The bad:
- Calling me *****/faggot and all kind of homosexual insults (funny thing is that some of them told me they were gay but by insulting me everyone forgot about them, they were safe so to speak of...instead of helping me to stop those shitheads, they joined them :/)
- Spitting on me
- Telling others not to get close/talk to me because i was a fag (like it's contagious)
- Trying to force me to get naked in the locker room
- Grab me by the neck and try to steal the keys of my house (5 ppl against me)
- Pushing and hitting me (not strong, like they were not trying to hurt but to despise me)
- Following me everywhere without saying a word to intimidate me
- Asking constantly if i was gay (not politely)
- There was a group that always threw a basketball ball at my head everytime
they saw me.
- Looking at me and start laughing in a mocking way
- Rejection, no one wanted to be with me during group works
- ***There was this guy with whom i always talked about videogames (he loved Metroid xD) and star wars and had a blast together, always laughing, i really liked him (as a friend, not in a sexual way). He was also into sports and played basketball and had a lot of friends but the fact that he wanted to be with me during breaks (we werent in the same class) made me feel like maybe i was not that horrible after all. Unfortunately we didnt keep in touch outside school, i asked for his number once in order to do stuff after classes were finished but he said his father didnt let him to (maybe that was the reason but a part of me always thought that he finally heeded all those comments about staying away from me, dunno), anyway eventually my darkest time (so dramatic!) started and i dropped out of that school so i lost all contact with him. Losing what i thought was my only friend didn't help much.

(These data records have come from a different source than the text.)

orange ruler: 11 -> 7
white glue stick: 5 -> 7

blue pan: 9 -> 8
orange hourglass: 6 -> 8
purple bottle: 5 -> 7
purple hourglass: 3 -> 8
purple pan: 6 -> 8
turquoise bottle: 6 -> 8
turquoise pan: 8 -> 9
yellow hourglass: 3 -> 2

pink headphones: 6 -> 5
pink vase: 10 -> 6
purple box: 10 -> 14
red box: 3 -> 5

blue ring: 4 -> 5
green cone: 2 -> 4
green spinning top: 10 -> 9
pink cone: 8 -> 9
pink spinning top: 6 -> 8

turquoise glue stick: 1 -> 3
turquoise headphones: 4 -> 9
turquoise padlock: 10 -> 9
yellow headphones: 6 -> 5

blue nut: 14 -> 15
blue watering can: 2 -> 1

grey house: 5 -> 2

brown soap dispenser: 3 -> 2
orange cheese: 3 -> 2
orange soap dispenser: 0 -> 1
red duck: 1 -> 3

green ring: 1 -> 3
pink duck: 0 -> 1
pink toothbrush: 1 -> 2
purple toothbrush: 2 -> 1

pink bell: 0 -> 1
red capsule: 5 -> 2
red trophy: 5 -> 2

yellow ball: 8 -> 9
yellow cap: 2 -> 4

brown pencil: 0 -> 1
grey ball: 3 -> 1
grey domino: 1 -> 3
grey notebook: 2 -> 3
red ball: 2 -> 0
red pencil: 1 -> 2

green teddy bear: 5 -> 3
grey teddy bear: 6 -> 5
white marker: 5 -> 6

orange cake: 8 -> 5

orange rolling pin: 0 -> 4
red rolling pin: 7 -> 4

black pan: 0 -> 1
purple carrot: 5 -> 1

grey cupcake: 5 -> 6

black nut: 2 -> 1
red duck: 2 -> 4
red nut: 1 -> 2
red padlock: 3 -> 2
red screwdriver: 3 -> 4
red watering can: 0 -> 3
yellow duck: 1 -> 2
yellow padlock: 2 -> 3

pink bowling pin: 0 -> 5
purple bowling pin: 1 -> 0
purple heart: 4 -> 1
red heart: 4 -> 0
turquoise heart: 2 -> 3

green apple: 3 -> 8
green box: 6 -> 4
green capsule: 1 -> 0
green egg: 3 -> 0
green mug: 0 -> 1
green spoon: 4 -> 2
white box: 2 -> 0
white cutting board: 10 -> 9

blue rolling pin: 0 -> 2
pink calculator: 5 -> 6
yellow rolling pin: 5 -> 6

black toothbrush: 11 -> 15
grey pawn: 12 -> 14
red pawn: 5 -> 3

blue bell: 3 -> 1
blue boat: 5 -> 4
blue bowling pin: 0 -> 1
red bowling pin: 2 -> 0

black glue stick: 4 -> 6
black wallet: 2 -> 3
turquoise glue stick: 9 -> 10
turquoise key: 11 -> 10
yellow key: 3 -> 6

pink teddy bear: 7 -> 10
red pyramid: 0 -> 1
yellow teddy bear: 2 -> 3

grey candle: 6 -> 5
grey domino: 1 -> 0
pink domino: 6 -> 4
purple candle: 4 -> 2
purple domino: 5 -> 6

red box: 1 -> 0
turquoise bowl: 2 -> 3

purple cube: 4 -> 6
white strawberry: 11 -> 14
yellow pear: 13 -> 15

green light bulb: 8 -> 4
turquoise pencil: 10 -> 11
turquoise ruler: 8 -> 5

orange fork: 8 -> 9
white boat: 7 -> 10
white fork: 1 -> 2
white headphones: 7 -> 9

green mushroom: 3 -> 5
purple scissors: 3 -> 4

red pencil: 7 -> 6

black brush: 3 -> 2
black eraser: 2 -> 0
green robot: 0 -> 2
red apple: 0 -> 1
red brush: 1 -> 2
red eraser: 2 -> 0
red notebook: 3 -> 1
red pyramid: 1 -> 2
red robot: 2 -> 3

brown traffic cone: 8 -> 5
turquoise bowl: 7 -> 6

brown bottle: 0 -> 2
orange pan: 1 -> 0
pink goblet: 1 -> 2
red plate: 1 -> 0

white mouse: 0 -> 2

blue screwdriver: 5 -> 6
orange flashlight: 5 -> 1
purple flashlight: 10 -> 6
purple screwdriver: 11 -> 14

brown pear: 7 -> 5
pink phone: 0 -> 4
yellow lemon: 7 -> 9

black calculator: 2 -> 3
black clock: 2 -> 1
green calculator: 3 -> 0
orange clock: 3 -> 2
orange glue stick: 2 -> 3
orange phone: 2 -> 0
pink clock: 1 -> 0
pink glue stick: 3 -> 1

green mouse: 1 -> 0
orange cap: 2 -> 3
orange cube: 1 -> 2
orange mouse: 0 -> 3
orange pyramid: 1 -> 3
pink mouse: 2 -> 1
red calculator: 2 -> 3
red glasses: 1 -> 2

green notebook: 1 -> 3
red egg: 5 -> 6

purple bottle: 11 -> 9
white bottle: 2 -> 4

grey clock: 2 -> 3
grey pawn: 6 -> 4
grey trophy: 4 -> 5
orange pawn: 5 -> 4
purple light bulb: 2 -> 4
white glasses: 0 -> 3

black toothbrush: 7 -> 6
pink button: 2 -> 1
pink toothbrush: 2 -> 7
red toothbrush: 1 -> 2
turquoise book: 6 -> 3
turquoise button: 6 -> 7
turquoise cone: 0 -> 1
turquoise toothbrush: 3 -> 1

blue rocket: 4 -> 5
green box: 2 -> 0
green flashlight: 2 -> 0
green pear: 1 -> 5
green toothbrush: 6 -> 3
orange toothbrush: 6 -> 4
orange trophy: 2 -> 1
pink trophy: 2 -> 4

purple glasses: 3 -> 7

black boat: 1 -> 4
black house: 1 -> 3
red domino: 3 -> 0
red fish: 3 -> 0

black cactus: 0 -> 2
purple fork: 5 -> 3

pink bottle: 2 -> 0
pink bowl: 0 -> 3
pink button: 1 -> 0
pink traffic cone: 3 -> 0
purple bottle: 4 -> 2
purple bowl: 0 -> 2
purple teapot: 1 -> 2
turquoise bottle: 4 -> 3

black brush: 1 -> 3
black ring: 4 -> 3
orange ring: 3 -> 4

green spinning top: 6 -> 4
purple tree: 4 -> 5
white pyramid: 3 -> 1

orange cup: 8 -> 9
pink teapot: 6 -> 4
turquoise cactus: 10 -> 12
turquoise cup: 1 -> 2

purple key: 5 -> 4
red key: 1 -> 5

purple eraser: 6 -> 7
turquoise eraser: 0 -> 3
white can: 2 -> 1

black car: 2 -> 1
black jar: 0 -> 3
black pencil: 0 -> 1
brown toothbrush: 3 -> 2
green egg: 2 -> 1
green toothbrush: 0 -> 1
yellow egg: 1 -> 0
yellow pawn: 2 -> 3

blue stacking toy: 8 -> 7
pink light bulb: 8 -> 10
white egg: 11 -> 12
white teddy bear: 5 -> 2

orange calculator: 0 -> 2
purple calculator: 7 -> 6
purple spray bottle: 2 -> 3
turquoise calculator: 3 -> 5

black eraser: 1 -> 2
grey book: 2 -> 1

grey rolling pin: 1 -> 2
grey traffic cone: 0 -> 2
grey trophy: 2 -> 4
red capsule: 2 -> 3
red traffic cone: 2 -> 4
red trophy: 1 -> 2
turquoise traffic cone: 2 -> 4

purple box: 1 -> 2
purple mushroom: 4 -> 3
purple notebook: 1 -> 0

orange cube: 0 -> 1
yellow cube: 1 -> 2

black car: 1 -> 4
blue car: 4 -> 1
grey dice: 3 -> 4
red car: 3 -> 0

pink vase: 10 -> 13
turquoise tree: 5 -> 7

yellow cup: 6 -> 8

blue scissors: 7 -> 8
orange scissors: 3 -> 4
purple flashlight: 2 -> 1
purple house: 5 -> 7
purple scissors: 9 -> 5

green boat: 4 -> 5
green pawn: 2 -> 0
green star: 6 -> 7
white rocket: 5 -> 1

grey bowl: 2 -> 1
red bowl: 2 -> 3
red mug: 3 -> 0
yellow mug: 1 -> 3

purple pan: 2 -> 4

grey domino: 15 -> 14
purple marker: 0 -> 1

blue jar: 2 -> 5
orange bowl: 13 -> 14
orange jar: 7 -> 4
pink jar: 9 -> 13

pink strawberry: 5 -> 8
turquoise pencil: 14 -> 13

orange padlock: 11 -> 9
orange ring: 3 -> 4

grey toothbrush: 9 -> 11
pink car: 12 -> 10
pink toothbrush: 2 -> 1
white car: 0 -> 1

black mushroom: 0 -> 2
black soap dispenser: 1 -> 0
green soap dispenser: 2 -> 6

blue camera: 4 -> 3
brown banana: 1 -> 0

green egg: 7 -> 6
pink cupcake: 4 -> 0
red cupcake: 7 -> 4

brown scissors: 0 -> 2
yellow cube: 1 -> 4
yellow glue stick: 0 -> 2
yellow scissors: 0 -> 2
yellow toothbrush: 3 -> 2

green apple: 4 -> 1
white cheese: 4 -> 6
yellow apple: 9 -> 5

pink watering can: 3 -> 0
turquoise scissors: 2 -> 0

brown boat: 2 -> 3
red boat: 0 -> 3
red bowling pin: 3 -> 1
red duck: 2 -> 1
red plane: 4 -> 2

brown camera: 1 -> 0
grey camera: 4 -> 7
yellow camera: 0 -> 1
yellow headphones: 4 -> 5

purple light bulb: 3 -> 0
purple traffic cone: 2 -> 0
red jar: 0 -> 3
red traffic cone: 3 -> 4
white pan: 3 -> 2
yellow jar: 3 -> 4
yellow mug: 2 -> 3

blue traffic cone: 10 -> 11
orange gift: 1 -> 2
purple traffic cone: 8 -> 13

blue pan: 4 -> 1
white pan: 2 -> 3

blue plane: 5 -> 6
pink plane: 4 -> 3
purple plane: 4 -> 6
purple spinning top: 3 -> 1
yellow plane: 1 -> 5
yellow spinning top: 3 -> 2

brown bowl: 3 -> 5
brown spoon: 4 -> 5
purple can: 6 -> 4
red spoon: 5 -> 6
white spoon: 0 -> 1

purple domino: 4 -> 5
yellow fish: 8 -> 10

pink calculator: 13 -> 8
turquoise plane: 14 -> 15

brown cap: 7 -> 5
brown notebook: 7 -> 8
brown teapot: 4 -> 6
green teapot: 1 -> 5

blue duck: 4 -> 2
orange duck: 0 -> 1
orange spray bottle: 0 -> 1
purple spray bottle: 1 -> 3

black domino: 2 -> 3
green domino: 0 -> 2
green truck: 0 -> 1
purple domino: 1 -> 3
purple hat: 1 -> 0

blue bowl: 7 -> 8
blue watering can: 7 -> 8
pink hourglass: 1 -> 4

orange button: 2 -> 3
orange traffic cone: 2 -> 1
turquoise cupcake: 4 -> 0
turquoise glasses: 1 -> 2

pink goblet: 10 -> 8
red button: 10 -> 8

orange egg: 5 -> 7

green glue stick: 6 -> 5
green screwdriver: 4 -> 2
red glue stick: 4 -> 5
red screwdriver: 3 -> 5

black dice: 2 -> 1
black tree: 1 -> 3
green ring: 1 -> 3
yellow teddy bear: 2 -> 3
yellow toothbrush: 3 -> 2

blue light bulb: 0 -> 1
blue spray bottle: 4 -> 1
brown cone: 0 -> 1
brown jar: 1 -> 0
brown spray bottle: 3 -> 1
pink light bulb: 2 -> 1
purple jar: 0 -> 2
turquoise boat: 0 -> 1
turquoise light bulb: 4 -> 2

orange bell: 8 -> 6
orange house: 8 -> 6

Sorry for all the writting but i just remembered what would be like my little heaven inside hell and wanted to share it, fortunately for you, i rarely do it :bigsmile: ***
The worst:
- Make me hate myself for a long time (no longer thankfully tho i still feel
uncomfortable around others)
- Isolation (still working on it)
- SA (still working on it)
- Prevent me from enjoying life at its fullest and avoid stuff i'd like to do because of fear (still working on it)
- There's a saying that says: the worst thing a bad person can do to you is to make you not trust on the good ones (i'm translating from spanish, maybe it's different in other languages) and i'm aware that that has happened to me, i've rejected good ppl out of fear (AGAIN still working on it)
I know that some of those things on this list will remain forever "still working on it" because something inside me is broken and cannot be fixed so i just have to learn how to live with it and will be an everyday struggle
I also know there are ppl with greater problems out there so this is not a list of the worst things in the world, just the ones that afflict me.
If you read this far, congratulations!